Madame Sabatier, his "spiritual" love, receives different treatment:
Ange plein de gaieté, connaissez-vous l'angoisse...
(Angel full of gaiety, do you know anguish...)
The madonna/whore split in Baudelaire's love poetry reflects broader cultural anxieties about women's social roles. Yet his frank treatment of female sexuality, however problematic, acknowledges women's erotic agency in ways unusual for the period.
The Dandy: Aesthetics as Ethics
Baudelaire theorized dandyism as aesthetic philosophy. The dandy cultivates appearance and manner as art forms, asserting individual distinction against democratic mediocrity. This isn't mere vanity but existential strategy—creating meaning through style when traditional values collapse.
"Du Dandysme" in Le Peintre de la vie moderne argues:
Le dandysme confine au spiritualisme et au stoïcisme.
(Dandyism borders on spiritualism and stoicism.)
For Baudelaire, the dandy practices modern heroism—maintaining dignity and beauty amid urban chaos. This aesthetic aristocracy compensates for social democracy's leveling effects.
The dandy's cultivation of artifice opposes Romantic nature worship. Baudelaire prefers cosmetics to natural beauty, city to countryside, art to life.

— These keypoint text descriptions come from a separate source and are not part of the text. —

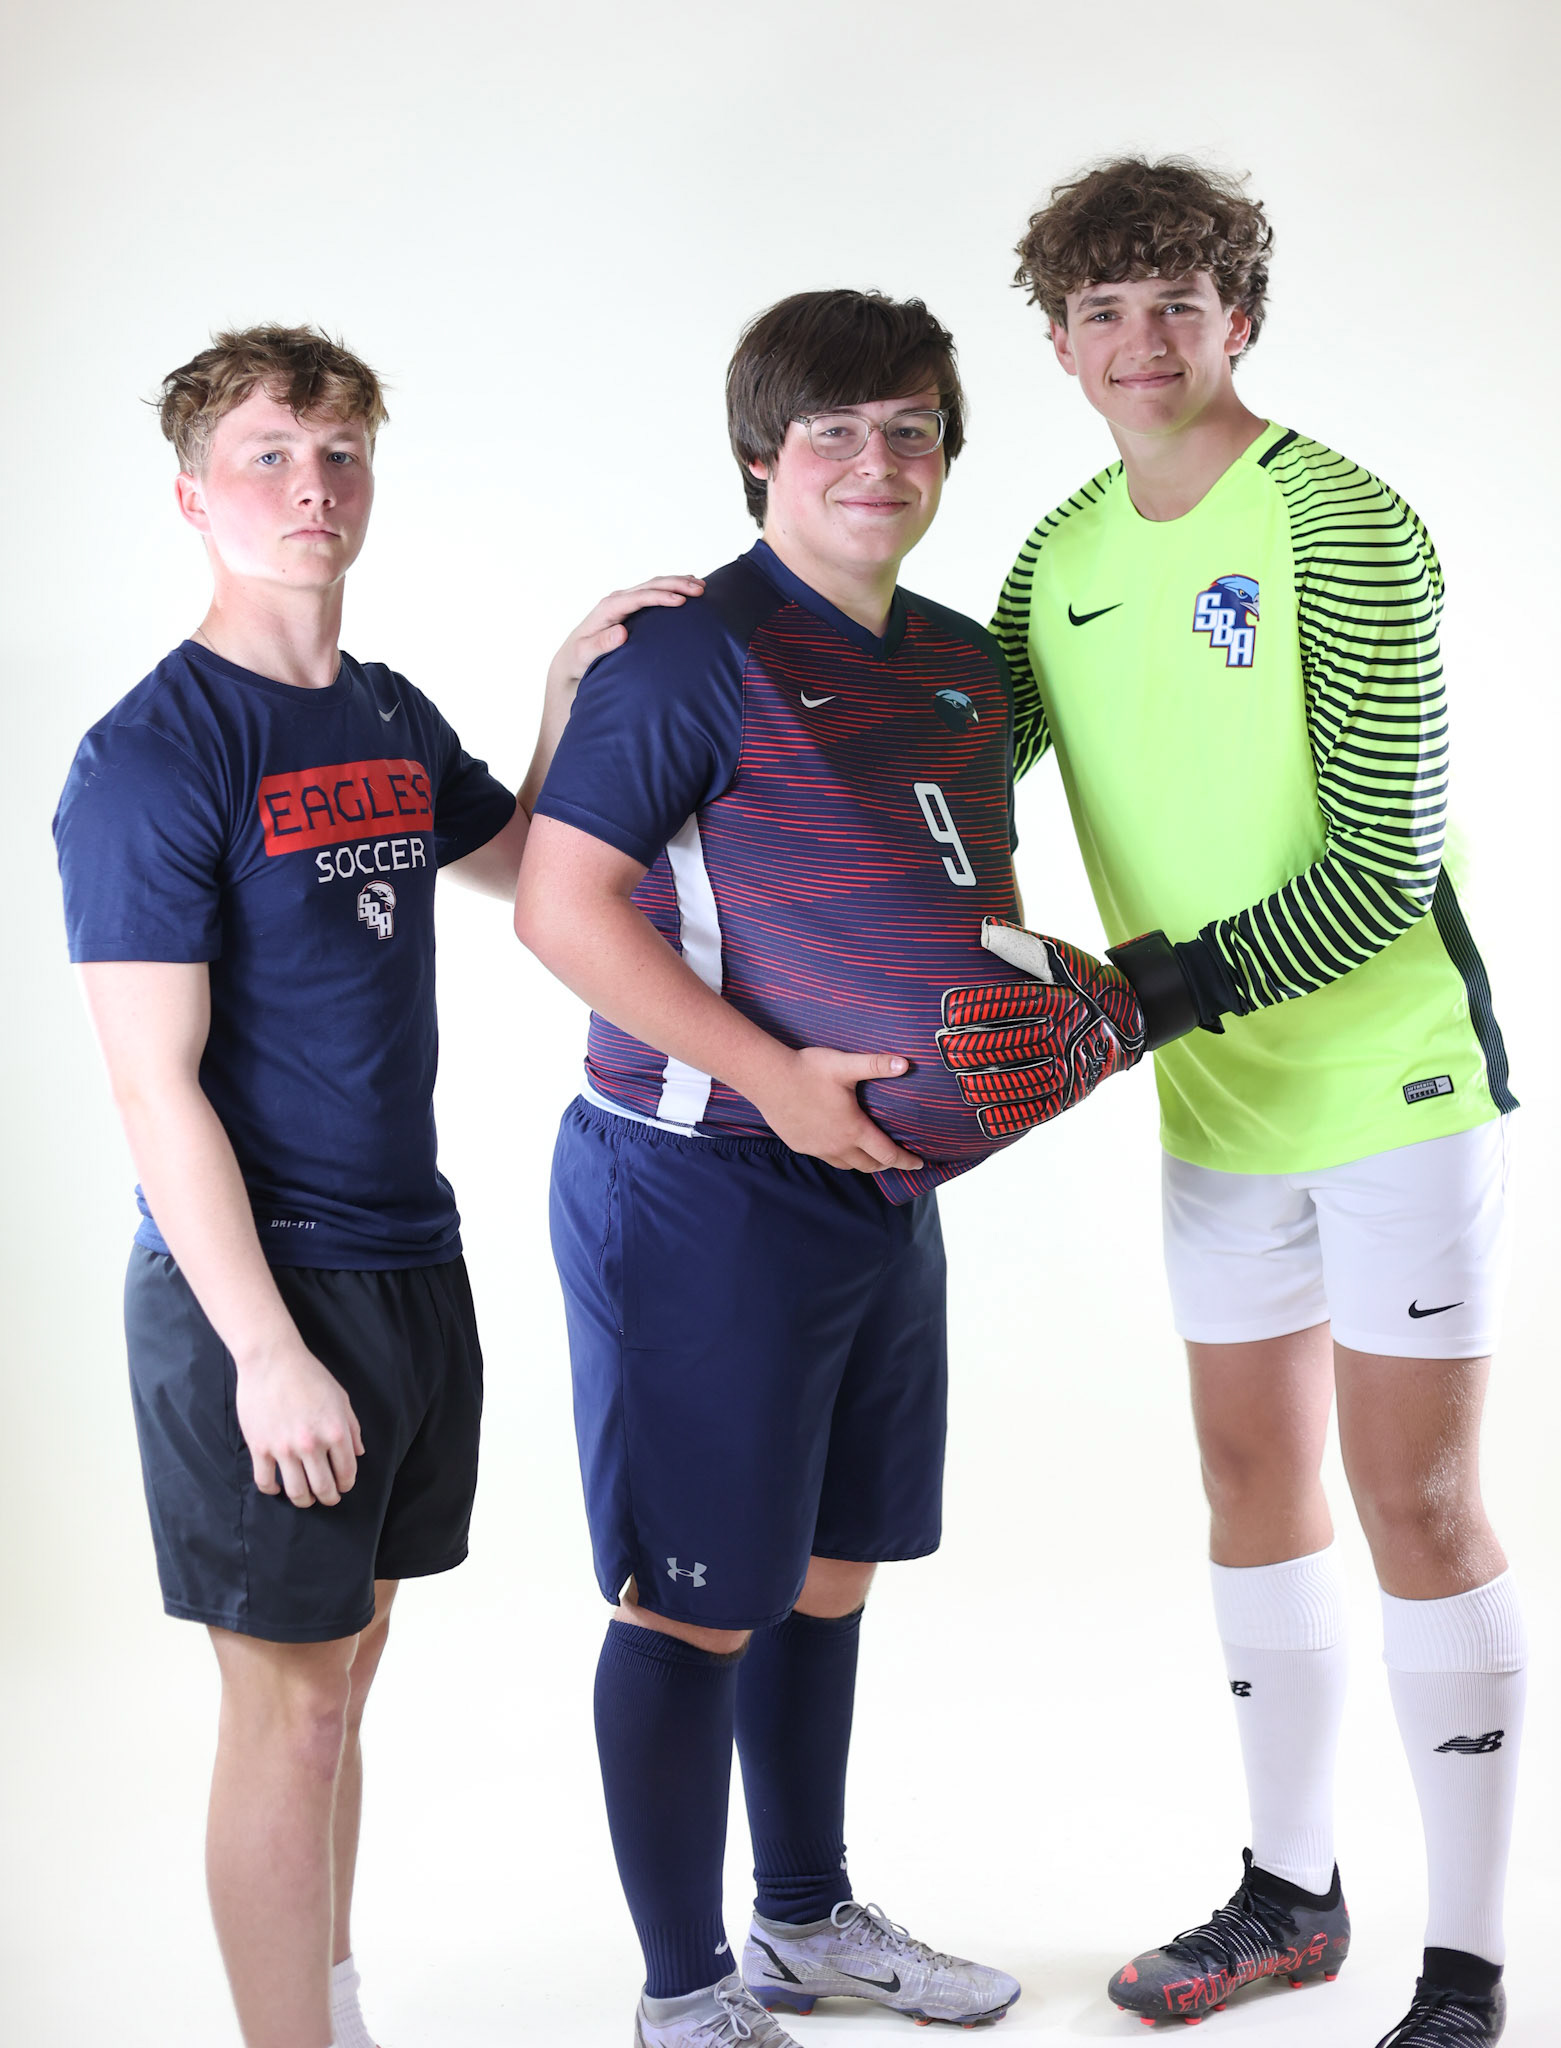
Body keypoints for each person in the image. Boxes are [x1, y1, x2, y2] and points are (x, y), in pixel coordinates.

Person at [52, 324, 698, 2048]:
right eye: (268, 456)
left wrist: (565, 687)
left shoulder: (387, 708)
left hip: (411, 1260)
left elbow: (529, 863)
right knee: (290, 1715)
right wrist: (263, 1348)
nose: (309, 487)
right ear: (193, 495)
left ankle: (329, 2008)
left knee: (349, 1681)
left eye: (336, 454)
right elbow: (146, 1079)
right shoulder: (150, 755)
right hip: (253, 1289)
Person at [514, 287, 1145, 2047]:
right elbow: (560, 912)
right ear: (758, 460)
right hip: (699, 1177)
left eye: (913, 428)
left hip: (878, 1191)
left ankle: (801, 1921)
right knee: (691, 1595)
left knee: (829, 1562)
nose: (879, 461)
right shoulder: (687, 654)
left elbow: (947, 911)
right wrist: (775, 1077)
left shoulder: (957, 661)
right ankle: (683, 1988)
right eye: (834, 431)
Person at [991, 159, 1524, 2045]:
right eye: (1104, 312)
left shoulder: (1340, 520)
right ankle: (1289, 1899)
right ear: (1054, 343)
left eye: (1179, 304)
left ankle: (1460, 1965)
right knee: (1246, 1484)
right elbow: (933, 768)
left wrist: (1135, 996)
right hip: (1209, 1108)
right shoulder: (1050, 561)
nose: (1143, 343)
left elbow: (1383, 860)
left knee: (1416, 1493)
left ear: (1241, 320)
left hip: (1384, 1081)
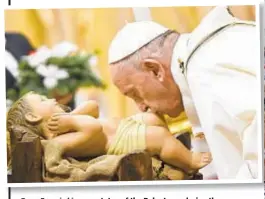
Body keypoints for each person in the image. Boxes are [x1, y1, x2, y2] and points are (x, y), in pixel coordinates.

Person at [108, 6, 259, 179]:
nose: (141, 107)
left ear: (155, 70)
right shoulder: (210, 53)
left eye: (135, 94)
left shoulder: (207, 67)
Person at [6, 92, 212, 175]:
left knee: (153, 118)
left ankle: (169, 155)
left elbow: (93, 107)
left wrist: (72, 115)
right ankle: (189, 161)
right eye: (43, 101)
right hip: (119, 142)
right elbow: (93, 129)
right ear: (33, 118)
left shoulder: (63, 124)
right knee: (158, 138)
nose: (50, 100)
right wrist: (71, 120)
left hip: (123, 126)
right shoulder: (58, 139)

This aesthetic inversion influences all subsequent modernism.
Influence and Legacy
Baudelaire's influence on subsequent poetry cannot be overstated. The Symbolists claimed him as founder. The modernists found precedent for their experiments in his work. Even contemporary poets continue discovering new meanings in Les Fleurs du Mal.
His technical innovations—the prose poem, free verse experiments, synesthetic imagery—created tools that poets still use. His urban subjects legitimized previously unpoetic materials. His psychological penetration anticipated psychoanalysis.
Perhaps most importantly, Baudelaire invented the modern poet's stance—alienated but observant, critical but engaged, seeking transcendence through art while acknowledging art's limitations. This position, established in mid-19th-century Paris, defines poetry's relationship to modernity globally.